设计工具
存储

Boost Ceph block performance

瑞安梅雷迪思 | 2018年7月

Boost Ceph block performance with Rhel 7.5, Ceph Luminous and the 微米 9200 Max NVMe 固态硬盘

嗨,大家好,

Usually a point release in an OS or 存储 solution is no big deal, but this time is different. I tested Red Hat Enterprise Linux 7.5和Ceph Luminous 12.2.5, both point releases from my previous blog on Bluestore vs. Filestore性能, and found a surprising improvement in block performance.

4KB random write IOPS performance increases by 12%, average latency decreases by 10%, and 99.99% tail latency decreases by 24%.

4KB random read IOPS and average latency are similar, and 99.99% tail latency decreases by 20% to 43%.

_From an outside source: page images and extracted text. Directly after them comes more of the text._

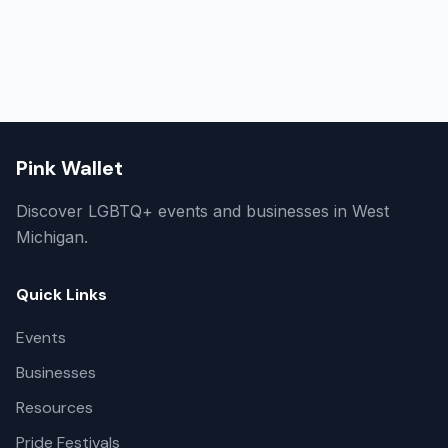
Pink Wallet
Discover LGBTQ+ events and businesses in West
Michigan.
Quick Links
Events
Businesses
Resources
Pride Festivals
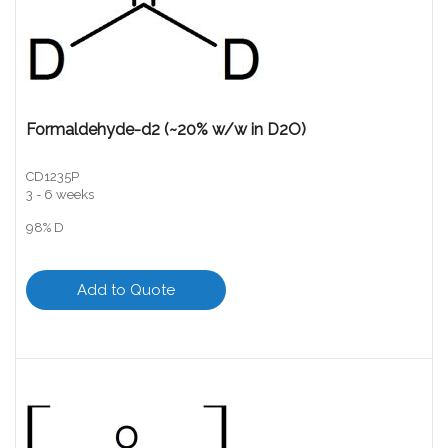
Formaldehyde-d2 (~20% w/w in D2O)
CD1235P
3 - 6 weeks
98% D
Add to Quote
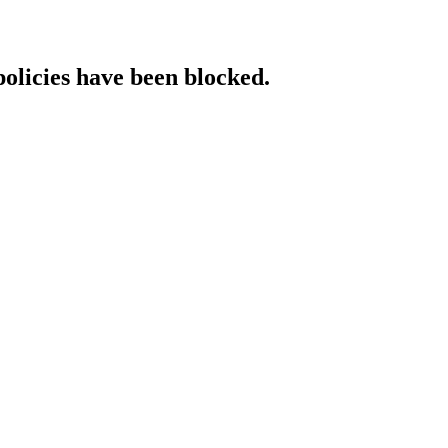
policies have been blocked.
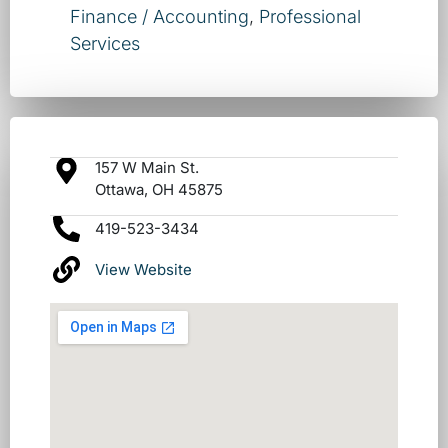
Finance / Accounting
,
Professional
Services
157 W Main St.
Ottawa, OH 45875
419-523-3434
View Website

4KB随机块工作负载 读IOPS 写IOPS 读Avg. 延迟 写Avg. 延迟 读99.99%的延迟 写99.99%的延迟
RHEL 7.4 +赛12.2.4 2.100万年 453k 1.6ms 7.1ms 251ms 89ms
RHEL 7.4 +赛12.2.5 2.200万年 495K 1.4ms 6.5ms 194ms 67ms

This solution is optimized for block performance. Random small block testing using the Rados Block Driver in Linux saturates platinum-level 8168 英特尔珀利处理器 在双插槽存储节点中.

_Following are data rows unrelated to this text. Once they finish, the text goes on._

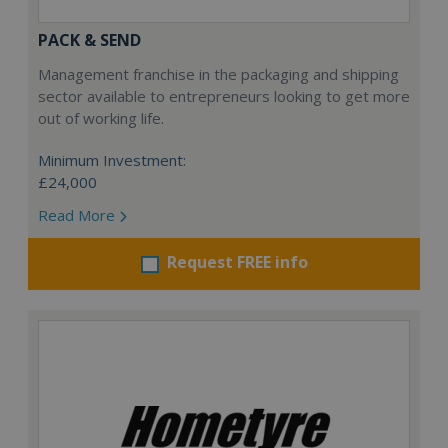
PACK & SEND
Management franchise in the packaging and shipping
sector available to entrepreneurs looking to get more
out of working life.
Minimum Investment:
£24,000
Read More
Request FREE info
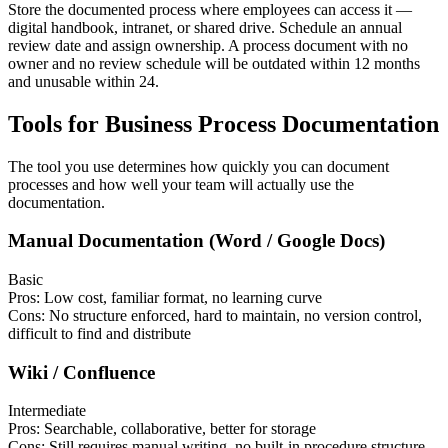
Store the documented process where employees can access it —
digital handbook, intranet, or shared drive. Schedule an annual
review date and assign ownership. A process document with no
owner and no review schedule will be outdated within 12 months
and unusable within 24.
Tools for Business Process Documentation
The tool you use determines how quickly you can document
processes and how well your team will actually use the
documentation.
Manual Documentation (Word / Google Docs)
Basic
Pros:
Low cost, familiar format, no learning curve
Cons:
No structure enforced, hard to maintain, no version control,
difficult to find and distribute
Wiki / Confluence
Intermediate
Pros:
Searchable, collaborative, better for storage
Cons:
Still requires manual writing, no built-in procedure structure,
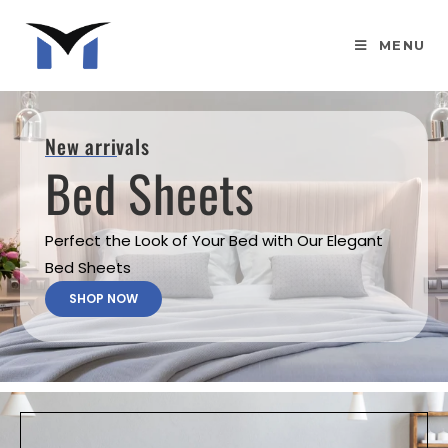
MENU
New arrivals
Bed Sheets
Perfect the Look of Your Bed with Our Elegant
Bed Sheets
SHOP NOW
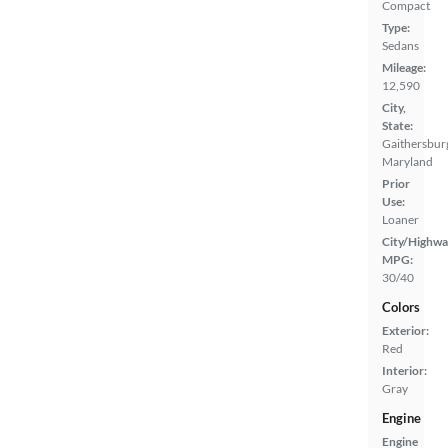
Compact
Type:
Sedans
Mileage:
12,590
City,
State:
Gaithersbur
Maryland
Prior
Use:
Loaner
City/Highwa
MPG:
30/40
Colors
Exterior:
Red
Interior:
Gray
Engine
Engine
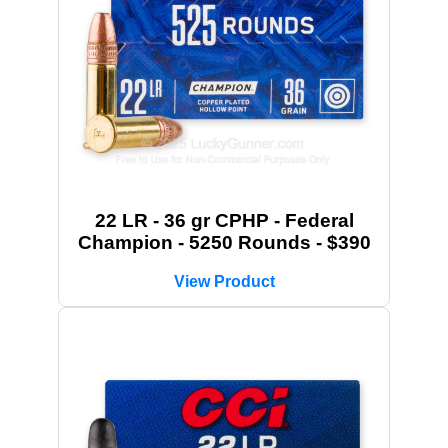
22 LR - 36 gr CPHP - Federal
Champion - 5250 Rounds - $390
View Product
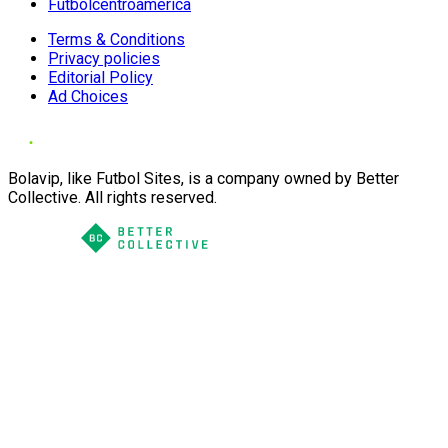
Futbolcentroamerica
Terms & Conditions
Privacy policies
Editorial Policy
Ad Choices
Bolavip, like Futbol Sites, is a company owned by Better
Collective. All rights reserved.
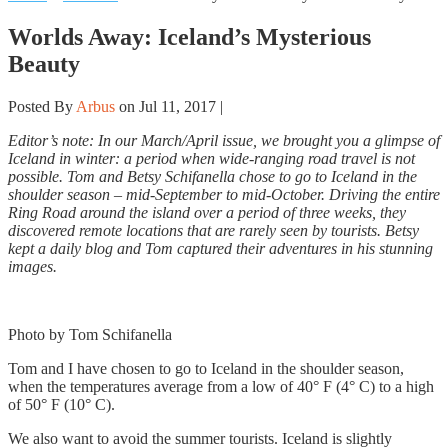
Worlds Away: Iceland’s Mysterious
Beauty
Posted By
Arbus
on Jul 11, 2017 |
Editor’s note: In our March/April issue, we brought you a glimpse of
Iceland in winter: a period when wide-ranging road travel is not
possible. Tom and Betsy Schifanella chose to go to Iceland in the
shoulder season – mid-September to mid-October. Driving the entire
Ring Road around the island over a period of three weeks, they
discovered remote locations that are rarely seen by tourists. Betsy
kept a daily blog and Tom captured their adventures in his stunning
images.
Photo by Tom Schifanella
Tom and I have chosen to go to Iceland in the shoulder season,
when the temperatures average from a low of 40° F (4° C) to a high
of 50° F (10° C).
We also want to avoid the summer tourists. Iceland is slightly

With 4 存储 nodes and 10 drives per 存储 node, this architecture has a usable 存储 capacity of 232TB that can be scaled out by adding additional 1U 存储 nodes.

Reference Design – Hardware

SuperMicro switches, monitor nodes, and 存储 nodes

测试结果及分析

Ceph测试方法

Ceph夜光(12.2.4 & 12.2.5) is configured with Bluestore with 2 OSDs per 微米 9200 MAX NVMe 固态硬盘. RocksDB and WAL data are stored on the same partition as data.

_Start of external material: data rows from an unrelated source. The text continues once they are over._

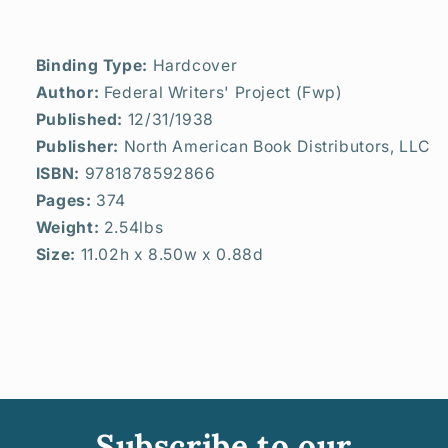
Binding Type:
Hardcover
Author:
Federal Writers' Project (Fwp)
Published:
12/31/1938
Publisher:
North American Book Distributors, LLC
ISBN:
9781878592866
Pages:
374
Weight:
2.54lbs
Size:
11.02h x 8.50w x 0.88d
Subscribe to our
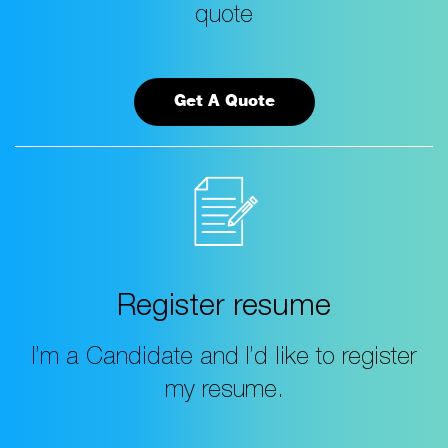
quote
Get A Quote
Register resume
I’m a Candidate and I’d like to register
my resume.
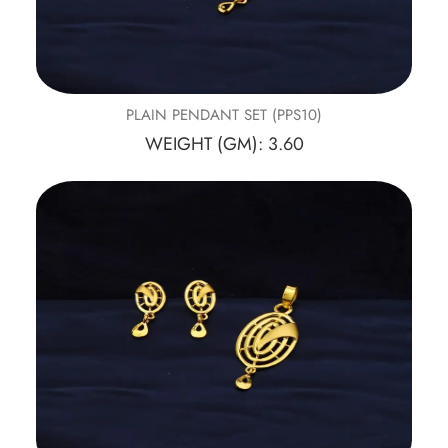
PLAIN PENDANT SET (PPS10)
WEIGHT (GM): 3.60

There are 10 drives per 存储 node and 2 OSDs per drive, 80 total OSDs with 232TB of usable capacity.

The Ceph 存储 pool tested was created with 8192 placement groups and 2x replication. Performance is tested with 100 RBD images at 75GB each, providing 7.5TB of data on a 2x replicated pool, 15TB of total data.

4KB random block performance was measured using FIO against the Rados Block Driver. We used 10 load generation 服务器 (Dual-CPU Xeons w/ 50GbE networking) and ran multiple FIO processes per load generation server. Each FIO process accessed a unique RBD image and FIO processes were distributed evenly across the 10 load generation 服务器. For example, the 100 FIO clients test used 10 FIO processes per load generation server.

We are CPU limited in all tests, even with 2x Intel 8168 CPUs per 存储 node. All tests were run 3 times for 10 minutes with a 5-minute ramp up per test.

RBD FIO 4KB Random Write Performance: RHEL 7.4 +赛12.2.4 vs. RHEL 7.5 +赛12.2.5

 

Blue bar graph showing 4KB random write IOPS + average latency

RHEL 7.5 + Ceph夜光.2.5 provides a 12% increase in IOPS and a 10% decrease in average latency.

Blue bar graph showing 4KB random write IOPS + tail latency

Tail latency is improved with RHEL 7.5和Ceph Luminous 12.2.5, decreasing by 25% at 100 FIO clients.

RBD FIO 4KB Random Read Performance: RHEL 7.4 +赛12.2.4 vs. RHEL 7.5 +赛12.2.5

Blue bar graph showing 4KB random read IOPS + average latency

4KB random read performance is similar between RHEL 7.4 + Ceph发光12.2.4和RHEL 7.5 + Ceph夜光.2.5. There’s a slight increase in IOPS with a maximum of 2.2300万IOPs.

Blue bar graph showing Ceph Luminous 4KB random read performance

Tail latency is improved with RHEL 7.5和Ceph Luminous 12.2.5, decreasing by 43% at queue depth 16 and 23% at queue depth 32.

Would You Like to Know More?

Ceph + the 微米 9200 MAX NVMe 固态硬盘 on the Intel Purley platform is super fast. The latest reference architecture for 微米 Accelerated Ceph 存储 Solutions is available now. I presented details about the reference architecture and other Ceph tuning and performance topics during my session at OpenStack峰会2018. 我的谈话录音 可以在这里找到.

Have additional questions about our testing or methodology? 发邮件给我们ssd@shopping-wonder.com.

Director, 存储 Solutions Architecture

瑞安梅雷迪思

瑞安梅雷迪思 is director of Data Center Workload Engineering for 微米's 存储 Business Unit, testing new technologies to help build 微米's thought leadership and awareness in fields like AI and NVMe-oF/TCP, along with all-flash software-defined 存储 technologies.